Tracking assets can be an important application for businesses. According to Frost & Sullivan, hospitals lose 10-20% (approximately $750 million worth) of their assets each year. Construction companies can use RFID to make sure that tools are not left behind at work sites.
Businesses can also use RFID to better understand their customers. More accurate inventory data can allow a business to better anticipate future demand, and businesses have also used RFID to track promotions and sales. Another application is monitoring the in-store travel of a garment from the rack to the dressing room and back to better understand consumer preferences.
RFID can be helpful in a business’s compliance or safety issues as well.

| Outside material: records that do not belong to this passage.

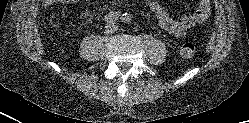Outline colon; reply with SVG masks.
Segmentation results:
<instances>
[{
  "label": "colon",
  "instance_id": "1",
  "mask_svg": "<svg viewBox=\"0 0 249 123\" xmlns=\"http://www.w3.org/2000/svg\"><path fill=\"white\" fill-rule=\"evenodd\" d=\"M196 52V46L192 41H186L180 48V54L183 58H192Z\"/></svg>",
  "mask_w": 249,
  "mask_h": 123
}]
</instances>
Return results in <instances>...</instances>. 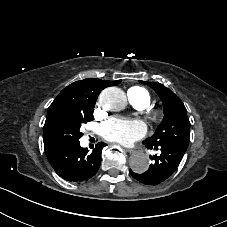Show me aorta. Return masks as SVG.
I'll list each match as a JSON object with an SVG mask.
<instances>
[{
    "label": "aorta",
    "instance_id": "obj_1",
    "mask_svg": "<svg viewBox=\"0 0 227 227\" xmlns=\"http://www.w3.org/2000/svg\"><path fill=\"white\" fill-rule=\"evenodd\" d=\"M126 95L117 87L104 89L99 97L101 106L106 110H119L126 105ZM149 167V158L143 152L135 153L130 159V168L135 173H144Z\"/></svg>",
    "mask_w": 227,
    "mask_h": 227
}]
</instances>
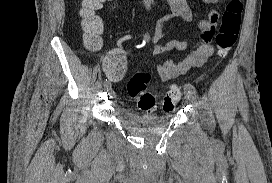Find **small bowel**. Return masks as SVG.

Sushi restaurants can track raw food to make sure it doesn’t expire; healthcare providers can track employee’s badges to make sure hands are washed and they can track instruments to make sure they are sterilized; and an Australian mining company can track vehicle traffic underground to avoid collisions.
Some of the more unique uses we’ve heard about are researchers tracking honeybees to study their behavior, casinos embedding tags in poker chips to monitor the money at their tables, and a waste management company using trucks with readers and RFID tagged recycle bins to measure the weight of a recycle bin prior to disposal and give the customer credit for their bottles and cans.
There are clearly many varied uses for RFID technology, and new ones are being dreamed up every day. It will be interesting to see what they come up with next.